EXERCISES TO COMPLETE:
a) Reproduce the passage on the Tribunal's Prosecution verbatim between "-The attack of" and "Andreu Merelles (2008)", inclusive.
b) Answer these questions using the passage on the Tribunal's Prosecution:
(i) Who is named as the Prosecution's expert?
(ii) Which two so-called 'moderate' Hutus are named as having been assassinated?
(iii) In which years did the dozens of blind attacks take place?
c) Go on with the passage criticizing the Tribunal's Prosecution, starting after its final sentence.

PASSAGE PROVIDED:
Segment Open

1-Its refusal to consider the evolution of knowledge

At no time has the Prosecution considered the new facts that have
developed over the course of the Tribunal's existence. Quite the contrary,
it remains grounded, even mired, in by-now obsolete assumptions, based
primarily on Alison Des Forges, the Prosecution's expert whose constant
parti pris, pseudo scientific presentation, confused reasoning and fuzzy
methodology have allowed the Prosecution to construct a false history of
the genocide from which the Tribunal's judgements have been rendered.

Compared to what we knew right after the assassination of President
Habyarimana, what new knowledge do we have in 2009, 15 years later and
never considered by the ICTR?

-The attack of 6 April 1994 that took the life of Rwandan President
Habyarimana was not carried out by so-called 'Extremist Hutus,' but
rather by the Tutsi leadership of the faction currently in power in Rwanda
(Bruguière 2006; Merelles 2008)

-Between 1991 and 1994, several important so-called 'moderate' Hutus,
notably Félicien Gatabazi and Emmanuel Gapyisi, were assassinated,
which, at that time, brought on the condemnation and sanctioning of the
Habyarimana regime, accused of having ordered these crimes. But,
these murders were also carried out on the orders of the clique currently
in power in Kigali. The investigations of French judge Jean Louis
Bruguière (2006) and Spanish judge Fernando Andreu Merelles (2008)
have even yielded the names of the shooters, the drivers of the vehicles
and motorcycles, etc., used in these attacks.

-In 1991 and 1992, dozens of blind attacks (mines, grenades, etc.,)
exacerbated ethnic hatred. When they happened they were credited
to President Habyarimana's henchmen, his famous 'death squads.'
Today, Judges Bruguière and Merelles contend that these attacks
were carried out by members of the RPF and that they were part of
a strategy of heightening tension to provoke sufficient chaos to allow
the RPF to seize power. (Bruguière, 2006; Merelles, 2008).

Segment Closed

DATA:
Segment Open

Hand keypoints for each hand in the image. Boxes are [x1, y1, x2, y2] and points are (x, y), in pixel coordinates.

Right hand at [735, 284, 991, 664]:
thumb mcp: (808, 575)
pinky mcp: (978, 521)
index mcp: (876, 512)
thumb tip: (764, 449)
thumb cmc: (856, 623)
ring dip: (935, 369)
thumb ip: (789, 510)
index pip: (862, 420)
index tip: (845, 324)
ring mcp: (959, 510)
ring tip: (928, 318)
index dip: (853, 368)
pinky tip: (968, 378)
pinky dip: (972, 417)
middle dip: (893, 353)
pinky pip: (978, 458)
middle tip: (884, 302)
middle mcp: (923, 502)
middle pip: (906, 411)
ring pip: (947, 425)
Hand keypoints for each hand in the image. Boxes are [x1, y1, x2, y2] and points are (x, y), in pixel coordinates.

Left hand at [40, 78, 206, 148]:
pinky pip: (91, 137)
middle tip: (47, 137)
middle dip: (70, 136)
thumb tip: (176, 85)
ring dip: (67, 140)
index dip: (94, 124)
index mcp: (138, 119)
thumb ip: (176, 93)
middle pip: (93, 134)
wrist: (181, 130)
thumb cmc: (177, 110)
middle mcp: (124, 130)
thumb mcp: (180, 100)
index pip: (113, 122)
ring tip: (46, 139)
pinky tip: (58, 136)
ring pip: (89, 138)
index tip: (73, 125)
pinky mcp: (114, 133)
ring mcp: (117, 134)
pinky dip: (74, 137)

Segment Closed
Segment Open

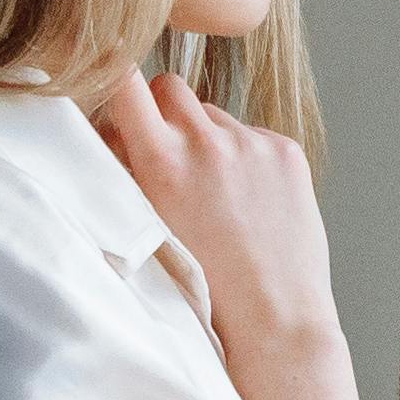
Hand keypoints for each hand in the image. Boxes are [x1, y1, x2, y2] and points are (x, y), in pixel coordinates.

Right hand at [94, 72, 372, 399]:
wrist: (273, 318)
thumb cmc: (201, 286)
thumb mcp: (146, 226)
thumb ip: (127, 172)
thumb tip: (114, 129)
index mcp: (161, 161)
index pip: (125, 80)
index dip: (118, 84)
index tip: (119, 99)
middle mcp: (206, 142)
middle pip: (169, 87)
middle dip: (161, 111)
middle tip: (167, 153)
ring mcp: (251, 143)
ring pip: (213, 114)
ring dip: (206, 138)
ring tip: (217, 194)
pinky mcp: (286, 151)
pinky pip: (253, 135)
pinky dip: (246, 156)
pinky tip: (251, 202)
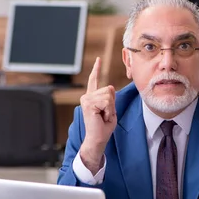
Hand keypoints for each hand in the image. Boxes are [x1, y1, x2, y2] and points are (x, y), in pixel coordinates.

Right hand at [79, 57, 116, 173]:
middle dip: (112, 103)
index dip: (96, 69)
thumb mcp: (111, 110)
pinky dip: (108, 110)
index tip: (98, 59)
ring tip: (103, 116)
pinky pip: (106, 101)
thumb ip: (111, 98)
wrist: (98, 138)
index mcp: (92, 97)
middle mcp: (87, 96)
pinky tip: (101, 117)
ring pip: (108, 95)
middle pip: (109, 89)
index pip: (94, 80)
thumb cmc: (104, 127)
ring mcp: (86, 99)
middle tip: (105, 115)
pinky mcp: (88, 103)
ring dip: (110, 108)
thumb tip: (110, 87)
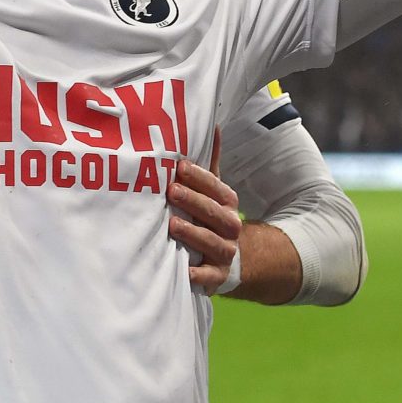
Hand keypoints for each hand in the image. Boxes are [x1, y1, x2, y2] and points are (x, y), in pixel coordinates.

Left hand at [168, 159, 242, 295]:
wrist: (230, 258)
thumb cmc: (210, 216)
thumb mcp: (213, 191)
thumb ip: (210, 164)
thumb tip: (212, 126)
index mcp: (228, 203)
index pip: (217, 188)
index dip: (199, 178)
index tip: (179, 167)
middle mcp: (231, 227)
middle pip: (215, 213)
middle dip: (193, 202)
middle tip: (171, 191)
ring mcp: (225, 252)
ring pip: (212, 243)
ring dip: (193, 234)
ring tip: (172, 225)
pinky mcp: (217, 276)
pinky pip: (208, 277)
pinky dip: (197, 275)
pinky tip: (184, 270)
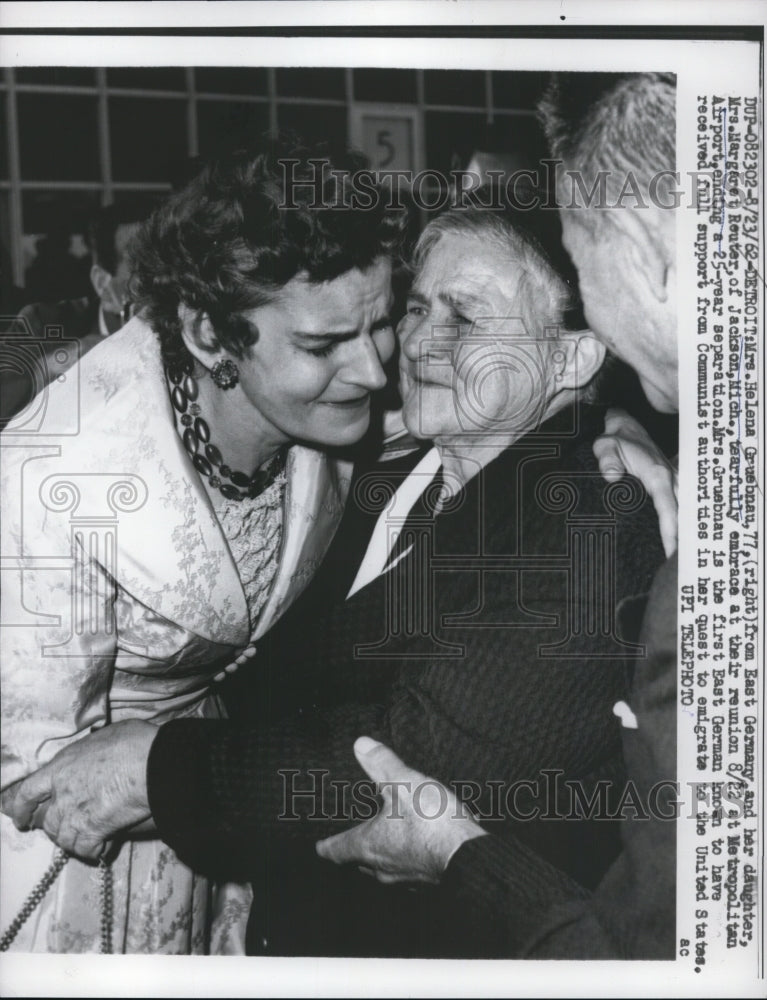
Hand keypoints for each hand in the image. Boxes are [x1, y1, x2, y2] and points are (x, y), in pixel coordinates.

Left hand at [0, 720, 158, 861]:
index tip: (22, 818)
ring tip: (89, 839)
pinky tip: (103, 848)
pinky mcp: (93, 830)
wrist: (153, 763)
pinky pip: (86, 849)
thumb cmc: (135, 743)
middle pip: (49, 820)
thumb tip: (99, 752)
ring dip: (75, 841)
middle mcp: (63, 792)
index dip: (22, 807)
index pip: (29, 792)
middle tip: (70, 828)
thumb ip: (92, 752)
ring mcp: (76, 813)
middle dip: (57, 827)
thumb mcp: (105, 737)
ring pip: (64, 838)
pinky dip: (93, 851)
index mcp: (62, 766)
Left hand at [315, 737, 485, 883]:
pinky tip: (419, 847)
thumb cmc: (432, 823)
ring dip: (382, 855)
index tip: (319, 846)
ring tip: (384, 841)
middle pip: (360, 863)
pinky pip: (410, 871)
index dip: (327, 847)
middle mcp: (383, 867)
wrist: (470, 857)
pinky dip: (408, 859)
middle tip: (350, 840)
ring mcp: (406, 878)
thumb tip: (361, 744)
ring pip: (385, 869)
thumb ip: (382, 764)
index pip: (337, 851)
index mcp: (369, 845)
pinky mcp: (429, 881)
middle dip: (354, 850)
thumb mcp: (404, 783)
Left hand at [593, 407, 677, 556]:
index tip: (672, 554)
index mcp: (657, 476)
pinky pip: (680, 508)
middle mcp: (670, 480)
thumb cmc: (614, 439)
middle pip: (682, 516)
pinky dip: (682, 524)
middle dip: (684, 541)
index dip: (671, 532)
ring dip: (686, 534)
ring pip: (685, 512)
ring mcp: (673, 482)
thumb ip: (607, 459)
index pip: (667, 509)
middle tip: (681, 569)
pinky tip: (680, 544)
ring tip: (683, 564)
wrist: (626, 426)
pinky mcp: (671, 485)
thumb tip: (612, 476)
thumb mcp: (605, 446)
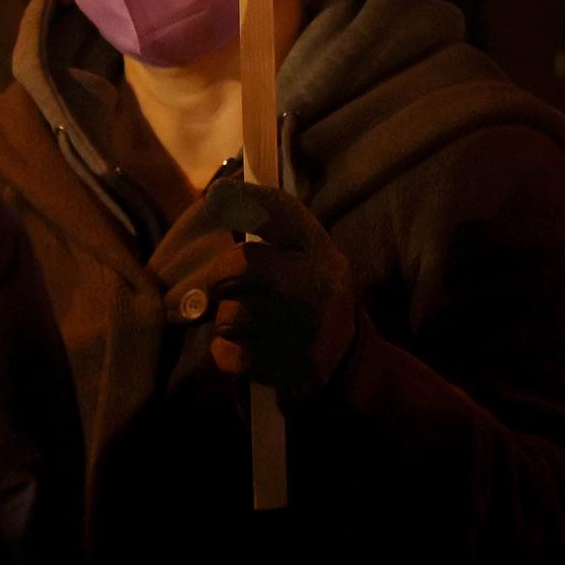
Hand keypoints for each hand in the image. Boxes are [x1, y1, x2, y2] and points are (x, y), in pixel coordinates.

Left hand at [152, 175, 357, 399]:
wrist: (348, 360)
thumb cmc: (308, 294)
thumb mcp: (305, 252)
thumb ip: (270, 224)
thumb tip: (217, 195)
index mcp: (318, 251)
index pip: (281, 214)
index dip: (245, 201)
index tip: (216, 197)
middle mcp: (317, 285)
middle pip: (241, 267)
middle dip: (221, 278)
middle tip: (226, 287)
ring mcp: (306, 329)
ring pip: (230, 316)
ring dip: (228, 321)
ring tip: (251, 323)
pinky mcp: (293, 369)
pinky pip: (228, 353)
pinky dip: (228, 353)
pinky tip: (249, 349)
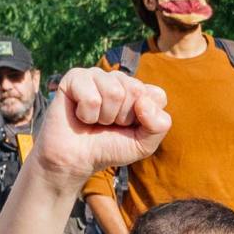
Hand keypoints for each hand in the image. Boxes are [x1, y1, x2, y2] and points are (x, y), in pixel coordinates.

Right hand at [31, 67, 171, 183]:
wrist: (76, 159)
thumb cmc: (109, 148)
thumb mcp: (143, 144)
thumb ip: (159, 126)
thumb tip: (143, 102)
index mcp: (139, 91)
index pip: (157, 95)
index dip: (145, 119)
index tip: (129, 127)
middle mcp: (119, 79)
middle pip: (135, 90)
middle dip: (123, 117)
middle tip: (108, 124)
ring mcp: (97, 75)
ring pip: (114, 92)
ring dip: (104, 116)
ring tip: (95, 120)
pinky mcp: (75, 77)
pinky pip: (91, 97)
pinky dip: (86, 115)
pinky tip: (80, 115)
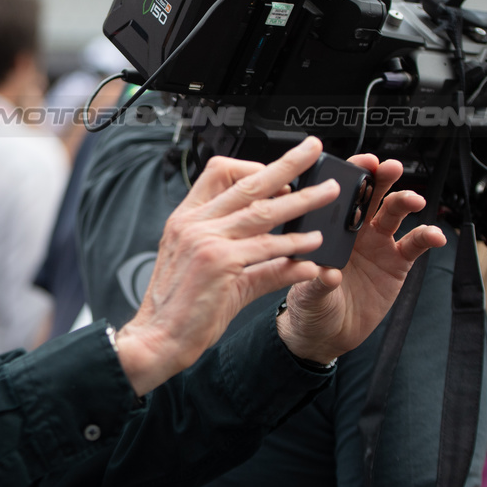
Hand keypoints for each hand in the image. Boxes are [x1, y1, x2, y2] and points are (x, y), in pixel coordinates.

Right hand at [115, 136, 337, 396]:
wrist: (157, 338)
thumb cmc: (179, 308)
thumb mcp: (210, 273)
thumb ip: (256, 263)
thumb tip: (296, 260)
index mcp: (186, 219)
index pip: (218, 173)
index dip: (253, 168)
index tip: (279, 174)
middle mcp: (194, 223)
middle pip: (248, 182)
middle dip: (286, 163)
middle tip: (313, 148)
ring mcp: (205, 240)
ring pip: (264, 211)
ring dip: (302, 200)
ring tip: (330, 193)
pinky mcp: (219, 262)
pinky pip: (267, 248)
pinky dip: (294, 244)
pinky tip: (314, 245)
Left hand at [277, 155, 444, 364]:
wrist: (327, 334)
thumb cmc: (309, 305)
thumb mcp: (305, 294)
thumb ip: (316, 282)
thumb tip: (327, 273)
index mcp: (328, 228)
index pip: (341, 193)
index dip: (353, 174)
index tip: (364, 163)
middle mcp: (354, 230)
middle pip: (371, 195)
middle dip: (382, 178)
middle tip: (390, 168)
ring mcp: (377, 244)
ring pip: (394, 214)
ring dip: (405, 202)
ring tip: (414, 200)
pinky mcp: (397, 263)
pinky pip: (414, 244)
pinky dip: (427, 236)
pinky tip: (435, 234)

Segment Closed

ANSWERS PER TASK:
a)
-The attack of 6 April 1994 that took the life of Rwandan President
Habyarimana was not carried out by so-called 'Extremist Hutus,' but
rather by the Tutsi leadership of the faction currently in power in Rwanda
(Bruguière 2006; Merelles 2008)

-Between 1991 and 1994, several important so-called 'moderate' Hutus,
notably Félicien Gatabazi and Emmanuel Gapyisi, were assassinated,
which, at that time, brought on the condemnation and sanctioning of the
Habyarimana regime, accused of having ordered these crimes. But,
these murders were also carried out on the orders of the clique currently
in power in Kigali. The investigations of French judge Jean Louis
Bruguière (2006) and Spanish judge Fernando Andreu Merelles (2008)

b)
(i) Alison Des Forges
(ii) Félicien Gatabazi and Emmanuel Gapyisi
(iii) 1991 and 1992

c)
-The Interahamwe, whose name is associated with the Tutsi genocide,
was created by a Tutsi who later became a Minister in the government
of General Kagame (Anastase Gasana). The president of this militia in
Kigali (Robert Kajuga) was, himself, a Tutsi, as were many of those who
infiltrated important positions in the organization and who were later
made known to us by name and sometime by nickname. (Bruguière,
2006; Merelles, 2008).

-Trial after trial, in spite of all its efforts, the Prosecution of the ICTR was
unable to show that the genocide was programed, even if it did, in fact,
take place. With the accumulation of countervailing evidence, Alison
Des Forges was forced to admit that with the convoluted presentation of
events that had become her trademark, she was never able to prove the
intention to commit genocide:

"(. . .) everything about the existence of a clear plan, I don't have any
way, any method to establish that people who took part in this plan
had the intention to commit a genocide" (ICTR-97-31-T, Monday
5 March 2007, Des Forges)

In 2000, with a great sense of immediacy, the OAU (Organization of
African Unity) had this to say about this subject:

"(. . .) There is no document, no transcript of any meeting and no other
evidence that puts a finger on the precise moment when certain
individuals, within the cntext of an organized plan, decided to eliminate
the Tutsis (. . .) What we know (. . .) is that after 1 October 1990, Rwanda
went through three and a half years of violent anti-Tutsi incidents, any
one of which could have been interpreted in retrospect as a deliberate
stage of an elaborate conspiracy which would end up with the shooting
down of President Habyarimana's plane and the triggering of the
genocide. However, all these interpretations remain mere speculation.
No one knows who shot down the plane, no one can prove that the
innumerable demonstrations of anti-Tutsi sentiment over those years
were part of a grand diabolical plan." (OAU, report 2000, 7 January)

At no time has the Prosecution at the ICTR acknowledged these very
essential pieces of new information, and, quite to the contrary, it continued
to designate the so-called 'Extremist' Hutus as the only ones responsible
for this tragedy. While the indictment remains frozen in these outdated
assumptions, the defendants suffered and they continue to suffer through
a process that violates their rights while they are being tried for charges
that are now obsolete.


2- Its refusal to investigate the attack of 6 April 1994 against the life of then
Rwandan President Juvénal Habyarimana that is the origin of everything . . .

The ICTR has constantly claimed and tried to make us believe that the
attack of 6 April 1994 and the genocide that it led to are unconnected.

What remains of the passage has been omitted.